◆ WHAT NEEDS TO BE DONE:
Please recast the text lines of the rows below as a JSON list of strings, one string per line, skipping blank lines. Leave the pictures out of the answer.

◆ RECORDS SHOWN:
◇ ◇ ◇ ◇ ◇ ◇ ◇

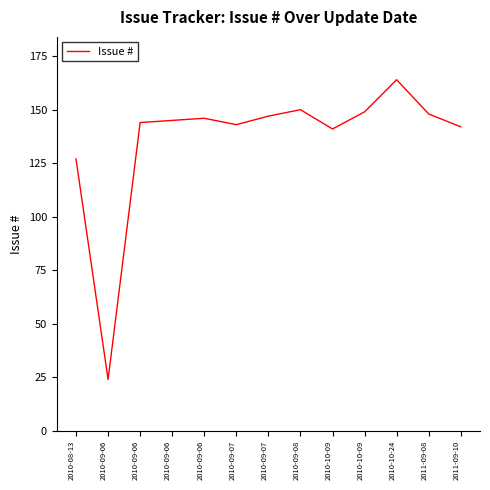

How many lines are shown in the chart?

1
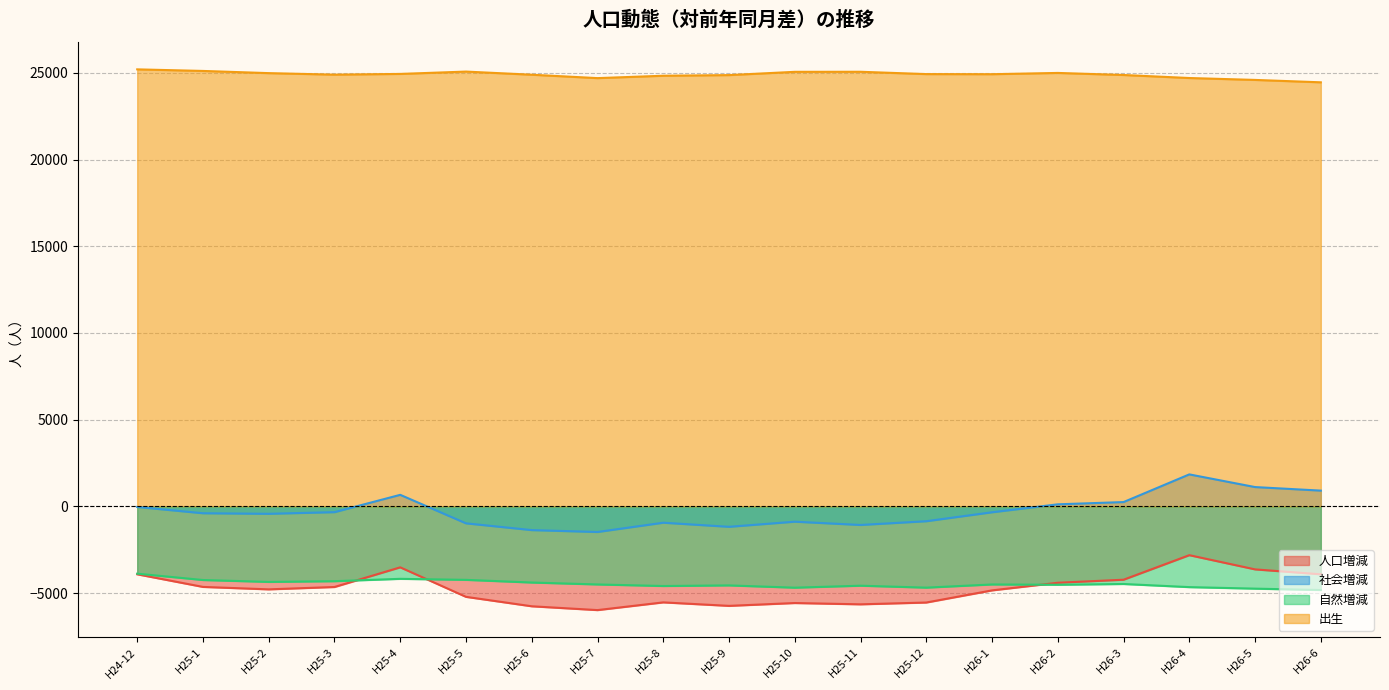

Where is 社会増減 nearest to the value 181?

H26-2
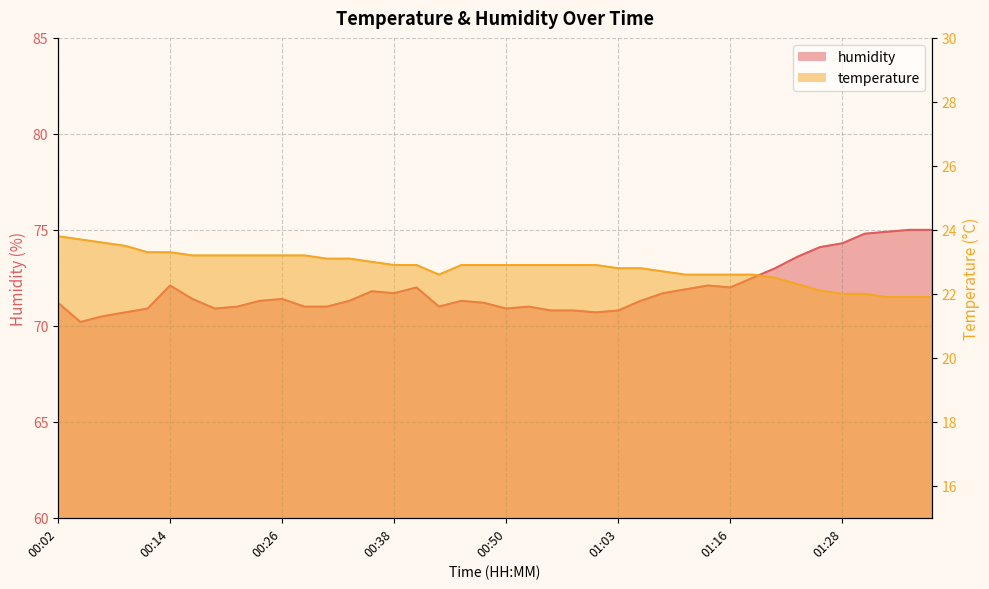

What is the difference between the highest and lowest values at 00:55?

47.9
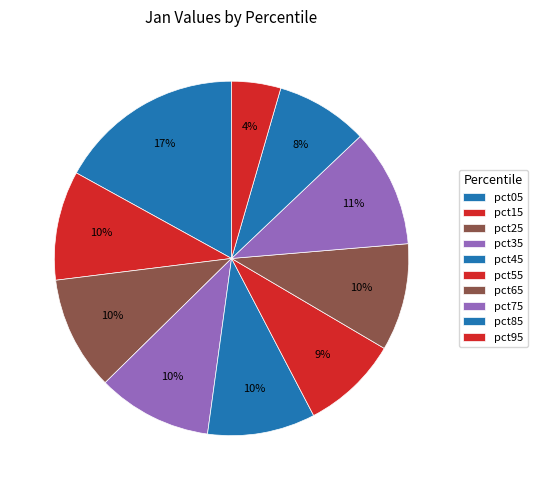

Does pct85 represent more than half of the total?

No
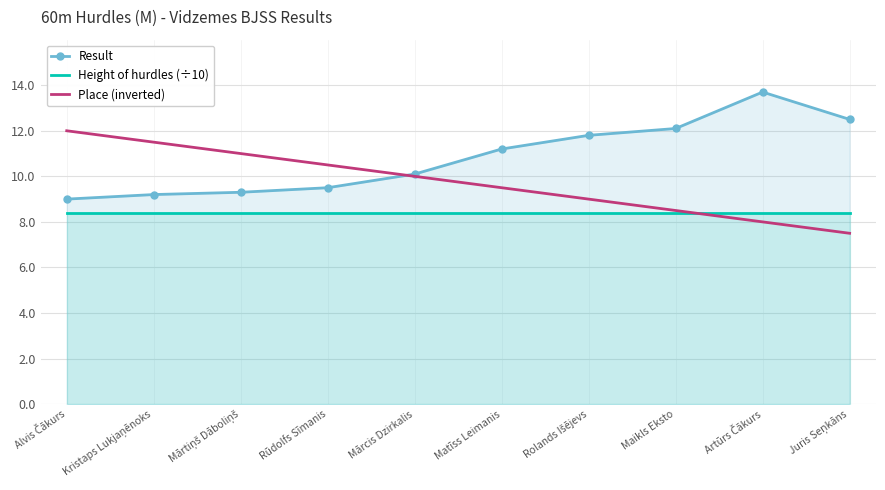

Is the value of Result at Kristaps Lukjaņēnoks greater than the value of Height of hurdles (÷10) at Juris Seņkāns?

Yes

◇ ◇ ◇ ◇ ◇ ◇ ◇

◆ SOLVED PROBLEM:
[
  "How many lines are shown in the chart?",
  "1",
  "Where is 社会増減 nearest to the value 181?",
  "H26-2",
  "What is the difference between the highest and lowest values at 00:55?",
  "47.9",
  "Does pct85 represent more than half of the total?",
  "No",
  "Is the value of Result at Kristaps Lukjaņēnoks greater than the value of Height of hurdles (÷10) at Juris Seņkāns?",
  "Yes"
]